時超えた優美な音色 花巻中で雅楽鑑賞会
花巻市若葉町の市立花巻中学校(柏葉廣喜校長)の1、2年生が27日、日本の古典音楽である雅楽に触れた。生徒たちは美しい音色を聴きながら、雅楽の演奏や舞に見入った。
県南地方の神職で構成する「優美な音色の会」による出前授業。笙(しょう)、篳篥(ひちりき)、龍笛(りゅうてき)、鞨鼓(かっこ)、太鼓、鉦鼓(しょうこ)の3管3鼓編成で、合奏の始めに音律を整える「音取(ねとり)」をはじめ、正月や結婚式などで耳にする機会の多い「越天楽(えてんらく)」、神社の大祭で奉納される「朝日舞」など計5曲が披露された。
演奏の合間には雅楽の成立や楽器についての解説、演奏終了後は楽器を実際に間近で見る機会も設けられた。

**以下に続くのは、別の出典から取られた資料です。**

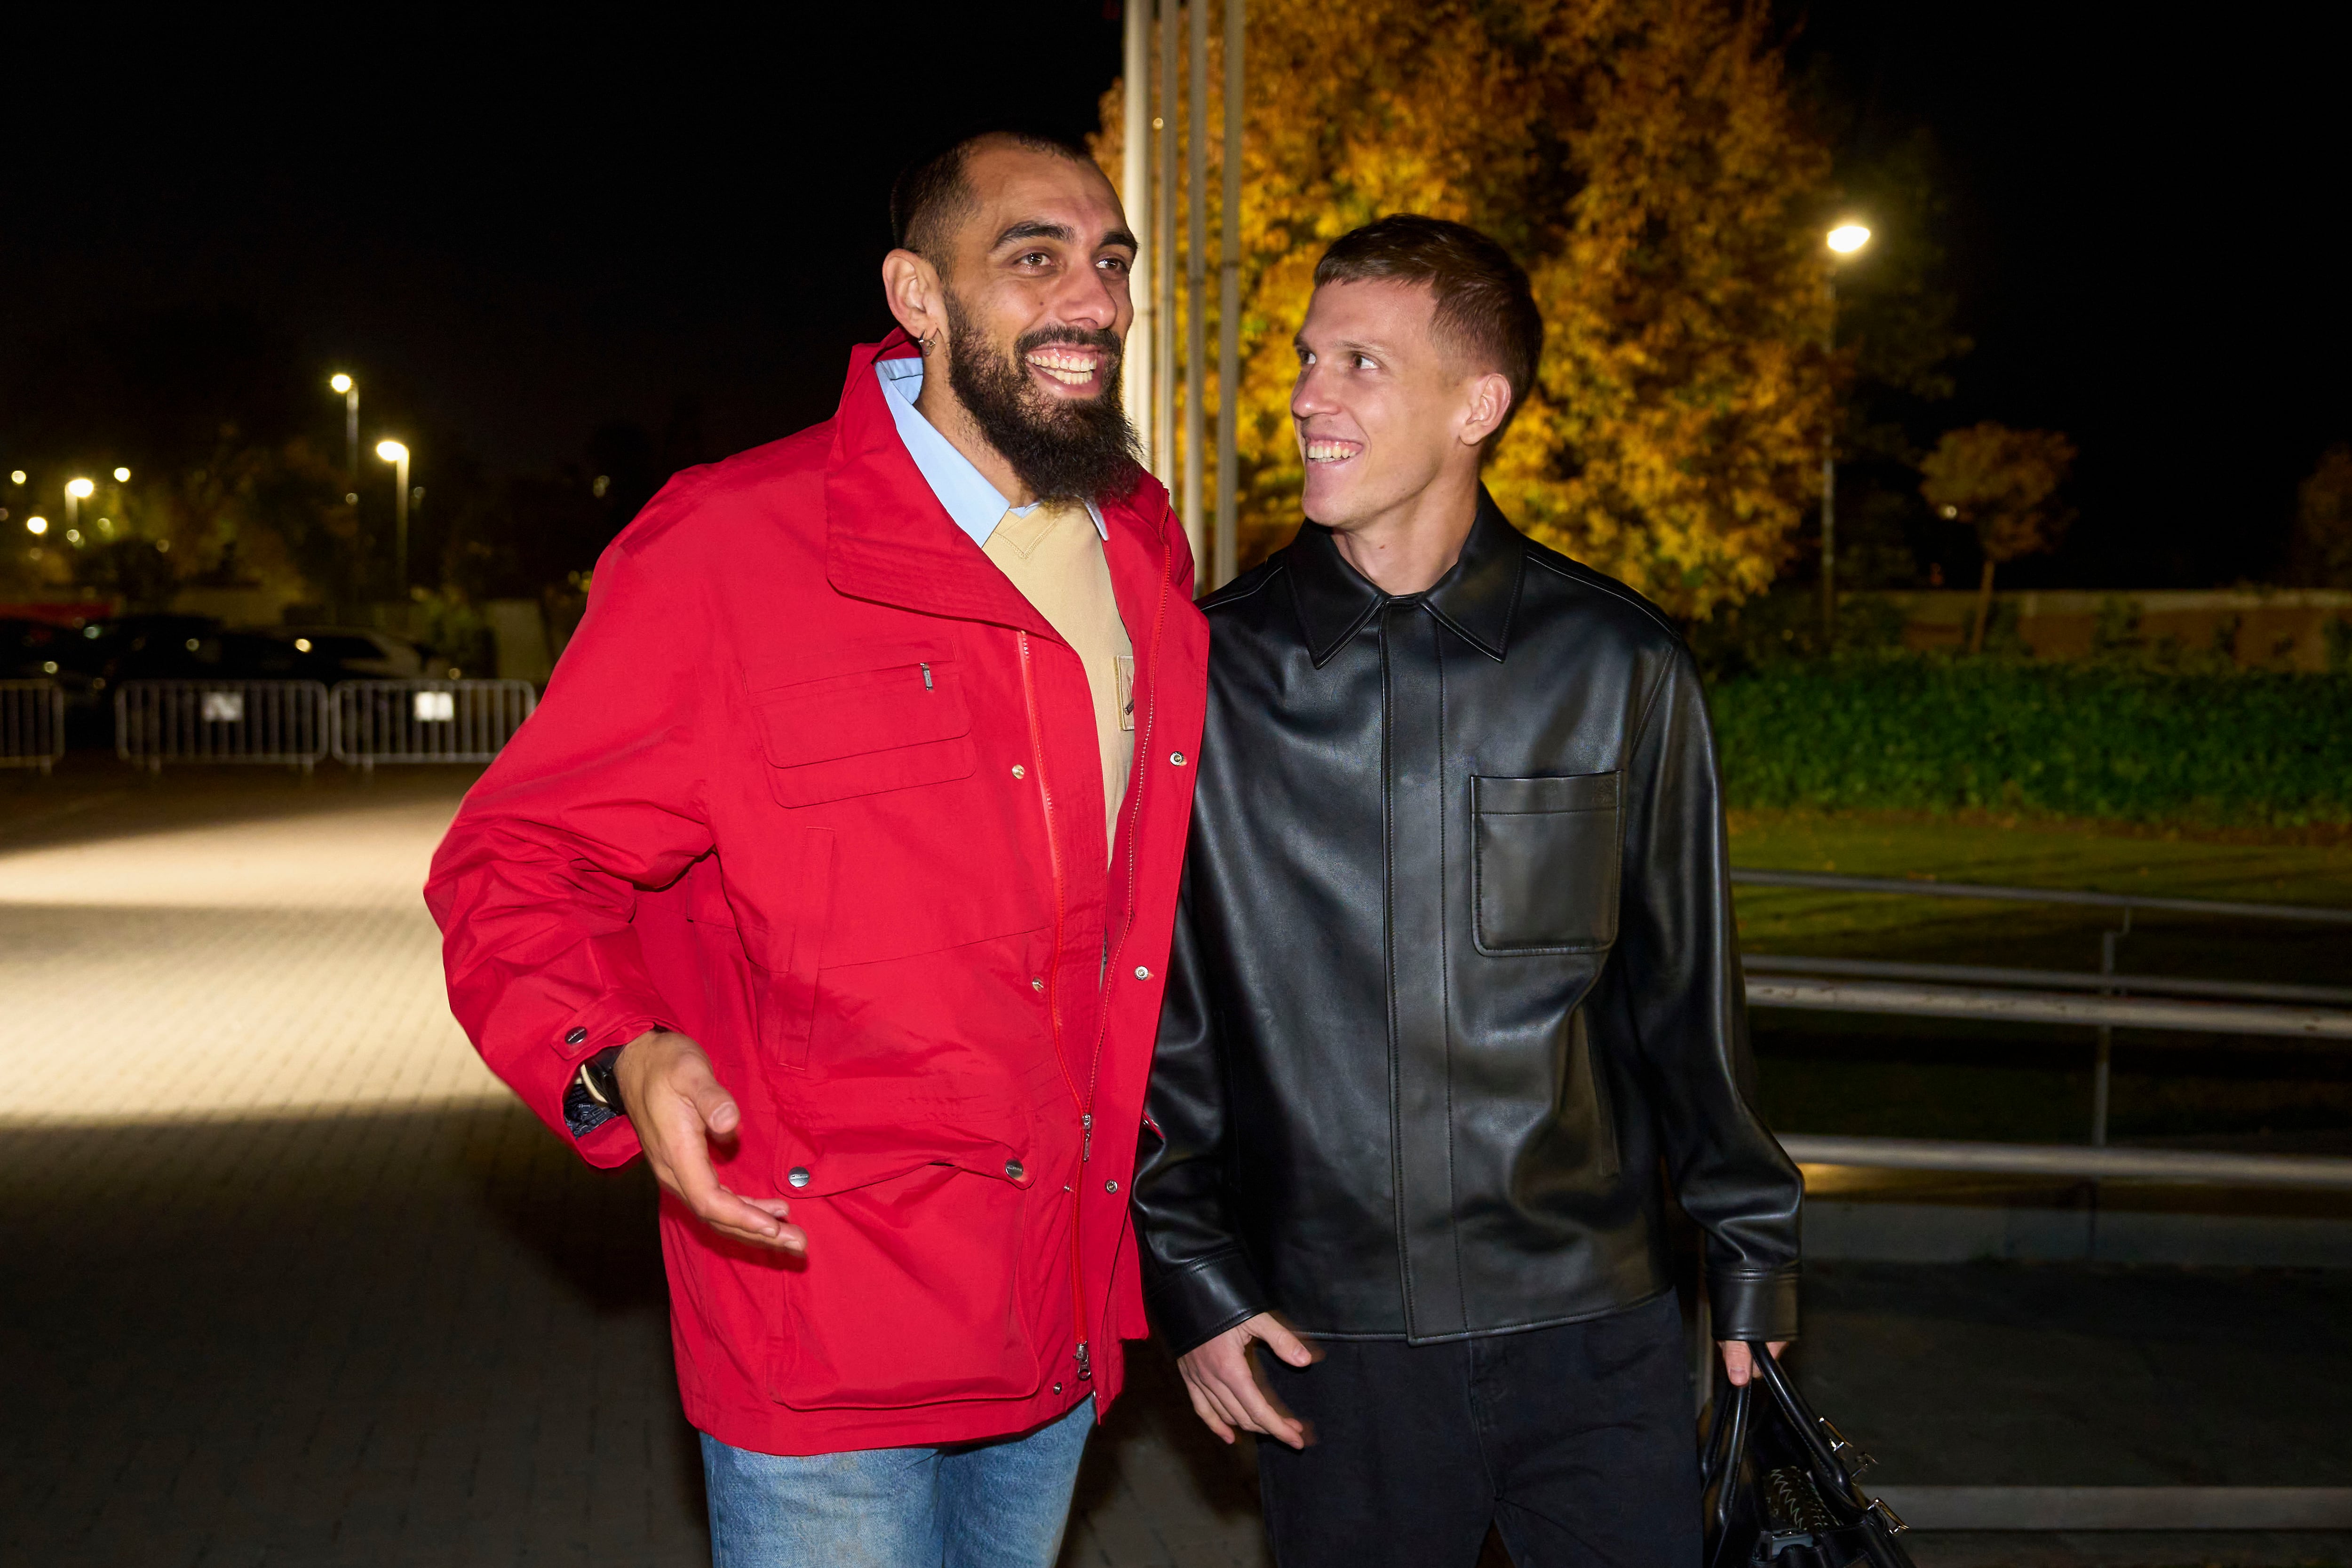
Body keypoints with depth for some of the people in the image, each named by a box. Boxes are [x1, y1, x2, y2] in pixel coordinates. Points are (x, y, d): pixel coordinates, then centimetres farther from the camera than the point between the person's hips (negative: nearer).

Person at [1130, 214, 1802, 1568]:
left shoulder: (1619, 668, 0)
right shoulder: (1212, 672, -1)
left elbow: (1688, 993, 7)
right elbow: (1156, 1011, 4)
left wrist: (1753, 1258, 11)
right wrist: (1192, 1280, 0)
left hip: (1597, 1335, 0)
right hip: (1330, 1350, 0)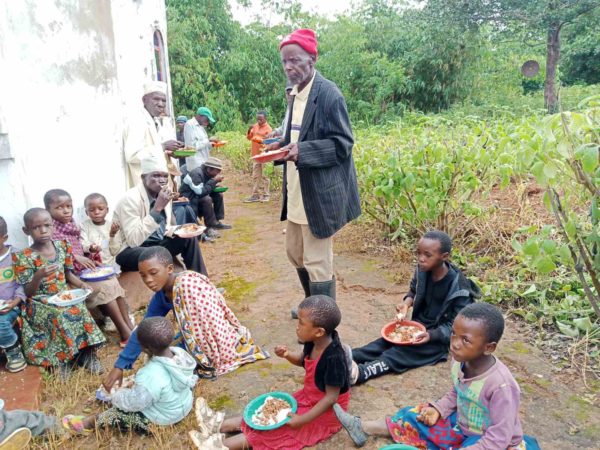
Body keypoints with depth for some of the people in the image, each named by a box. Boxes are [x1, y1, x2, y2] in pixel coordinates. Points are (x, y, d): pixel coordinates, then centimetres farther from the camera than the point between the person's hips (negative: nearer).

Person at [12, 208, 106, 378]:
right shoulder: (24, 257, -11)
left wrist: (82, 284, -5)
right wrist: (38, 276, -29)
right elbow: (28, 293, -10)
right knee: (60, 316, -32)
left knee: (79, 310, -25)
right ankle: (62, 358, -14)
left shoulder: (62, 246, 1)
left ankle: (87, 353, -10)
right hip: (39, 303, -4)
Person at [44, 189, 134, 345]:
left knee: (113, 282, -10)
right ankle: (125, 332, -18)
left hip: (84, 269, 7)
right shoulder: (50, 230, -10)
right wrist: (76, 257, -27)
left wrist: (89, 260, 2)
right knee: (105, 287, -21)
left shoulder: (72, 225, 12)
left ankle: (129, 325, -10)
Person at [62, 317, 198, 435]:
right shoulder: (181, 353, -18)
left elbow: (134, 402, -23)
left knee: (117, 412, 11)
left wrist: (116, 395, -5)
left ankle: (89, 423, 32)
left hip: (161, 420, -6)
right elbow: (191, 380, 0)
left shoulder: (151, 376, -37)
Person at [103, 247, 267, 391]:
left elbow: (203, 328, -28)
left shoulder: (187, 284, -28)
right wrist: (119, 366, 2)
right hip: (201, 345, 8)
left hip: (223, 345, -8)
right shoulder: (162, 294, -2)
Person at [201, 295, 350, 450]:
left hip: (326, 411, -7)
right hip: (309, 396, 7)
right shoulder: (313, 342, -9)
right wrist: (287, 354, -10)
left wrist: (302, 420, -26)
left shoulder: (334, 357, -33)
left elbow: (331, 398, -27)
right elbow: (302, 360, 12)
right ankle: (218, 426, 0)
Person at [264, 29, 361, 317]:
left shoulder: (328, 94, -14)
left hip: (319, 194, -9)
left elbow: (342, 144, -16)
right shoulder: (295, 93, 12)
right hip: (296, 192, 9)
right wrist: (283, 145, 4)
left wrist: (302, 151, -27)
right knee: (295, 253, 20)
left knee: (317, 263, -1)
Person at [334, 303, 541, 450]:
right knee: (416, 416, 3)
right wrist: (438, 409, -8)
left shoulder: (500, 385, -34)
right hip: (461, 424, 7)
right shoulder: (460, 361, -13)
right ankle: (363, 428, 15)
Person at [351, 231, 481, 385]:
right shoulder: (422, 270, -7)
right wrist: (407, 303, -9)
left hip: (441, 337, -6)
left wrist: (431, 335, -31)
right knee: (387, 341, -17)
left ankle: (359, 372, -43)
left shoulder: (459, 288, -24)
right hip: (420, 325, 6)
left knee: (403, 352, -27)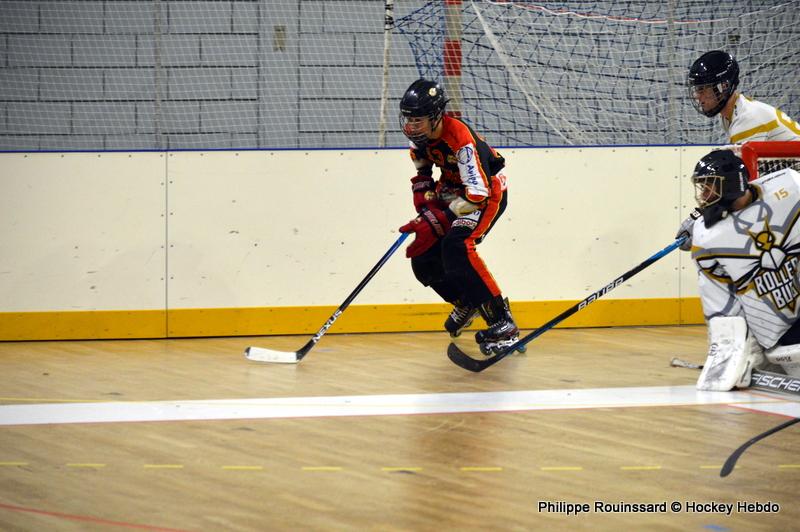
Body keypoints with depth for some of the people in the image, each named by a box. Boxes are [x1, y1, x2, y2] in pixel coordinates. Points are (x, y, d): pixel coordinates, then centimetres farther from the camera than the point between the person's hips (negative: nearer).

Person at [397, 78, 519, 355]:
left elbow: (477, 194, -35)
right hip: (452, 190, 8)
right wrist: (425, 202, -5)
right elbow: (422, 172, 12)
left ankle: (503, 323, -28)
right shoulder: (420, 135, -10)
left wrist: (437, 222, -37)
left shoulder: (459, 138, -34)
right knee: (423, 257, -1)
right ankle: (467, 303, 27)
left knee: (456, 246, -30)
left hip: (489, 190, -8)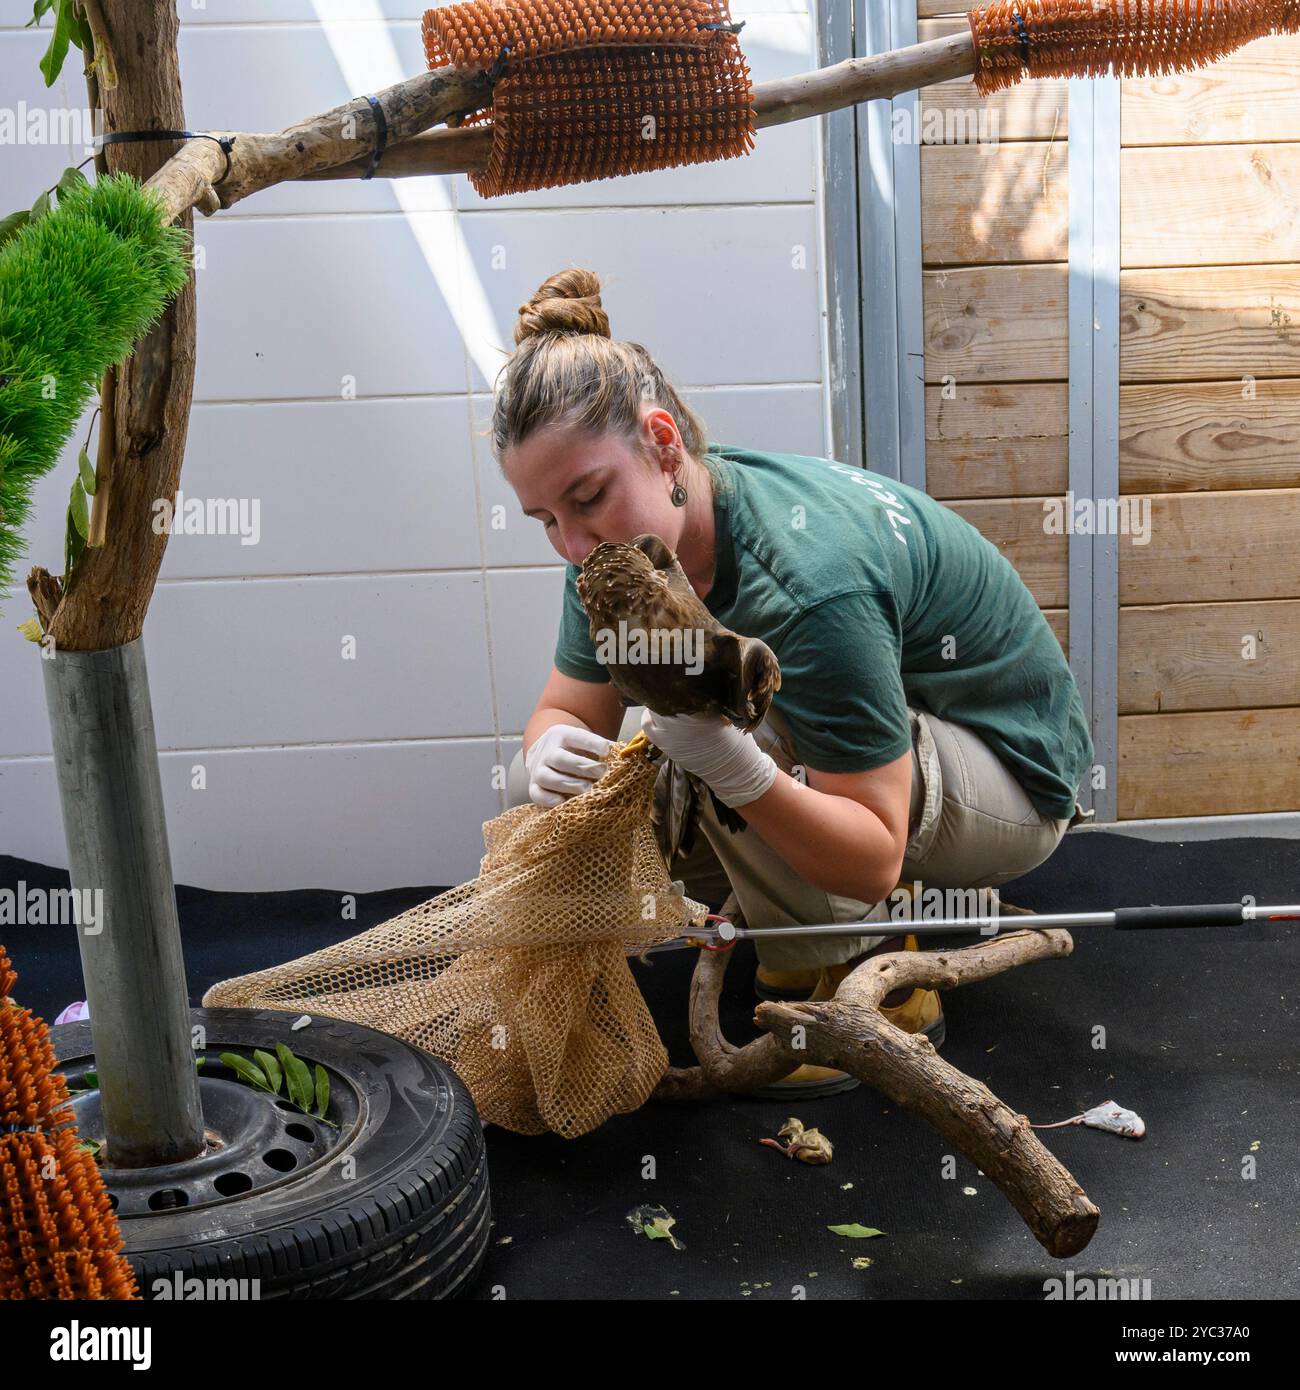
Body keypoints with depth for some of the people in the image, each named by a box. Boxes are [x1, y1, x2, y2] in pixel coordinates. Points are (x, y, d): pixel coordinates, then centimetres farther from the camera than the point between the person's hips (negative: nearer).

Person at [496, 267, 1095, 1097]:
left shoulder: (807, 576, -37)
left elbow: (874, 862, -33)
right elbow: (568, 711, -3)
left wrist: (732, 765, -51)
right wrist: (550, 757, -28)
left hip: (1011, 784, -7)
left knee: (745, 737, -37)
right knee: (551, 788, -8)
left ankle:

同日は1、2年生300人余りが鑑賞。1年葛巻実桜さん(13)は「現代の音楽とリズムが異なり、とてもゆったりとして落ち着く感じがした」と聴き入っていた。笙の演奏の仕方について教わった1年伊藤莉杏さん(13)は「押さえる穴の組み合わせから練習を始めたと聞いた。リコーダーと似ている感じがしたが、演奏するのはとても難しそう」と話していた。
雅楽の鑑賞会は、同校音学担当の菅原広人教諭が同市上根子の熊野神社の例大祭前夜祭で優美な音色の会の演奏を鑑賞したのがきっかけ。生徒たちに生の演奏に触れてほしいと、同神社宮司で同校PTAの平賀裕貴会長が縁で実現した。平賀会長は「時空を超えて1000年前の日本人の感覚を音として聴いてほしい」と話していた。